● **Exercise details**: With the images left out, print every entry that follows exactly.

● **Supplied material**:
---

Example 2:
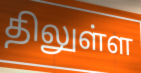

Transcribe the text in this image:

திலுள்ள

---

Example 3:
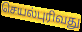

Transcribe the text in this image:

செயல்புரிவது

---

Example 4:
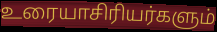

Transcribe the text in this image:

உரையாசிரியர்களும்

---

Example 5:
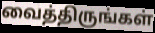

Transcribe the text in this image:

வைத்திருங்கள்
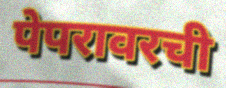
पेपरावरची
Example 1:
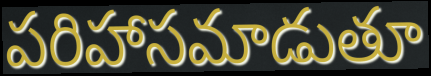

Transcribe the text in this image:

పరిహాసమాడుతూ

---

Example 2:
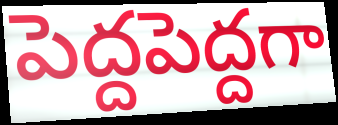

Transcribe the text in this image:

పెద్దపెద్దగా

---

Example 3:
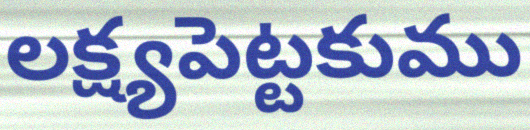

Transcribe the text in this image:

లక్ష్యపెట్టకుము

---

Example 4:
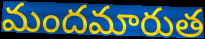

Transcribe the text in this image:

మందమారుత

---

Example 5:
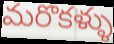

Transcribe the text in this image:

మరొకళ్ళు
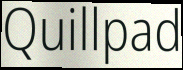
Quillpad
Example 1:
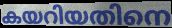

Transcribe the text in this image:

● **Answer space**:
---

Example 2:

Transcribe the text in this image:

திலுள்ள

---

Example 3:

Transcribe the text in this image:

செயல்புரிவது

---

Example 4:

Transcribe the text in this image:

உரையாசிரியர்களும்

---

Example 5:

Transcribe the text in this image:

வைத்திருங்கள்
पेपरावरची
Example 1:

Transcribe the text in this image:

పరిహాసమాడుతూ

---

Example 2:

Transcribe the text in this image:

పెద్దపెద్దగా

---

Example 3:

Transcribe the text in this image:

లక్ష్యపెట్టకుము

---

Example 4:

Transcribe the text in this image:

మందమారుత

---

Example 5:

Transcribe the text in this image:

మరొకళ్ళు
Quillpad
Example 1:

Transcribe the text in this image:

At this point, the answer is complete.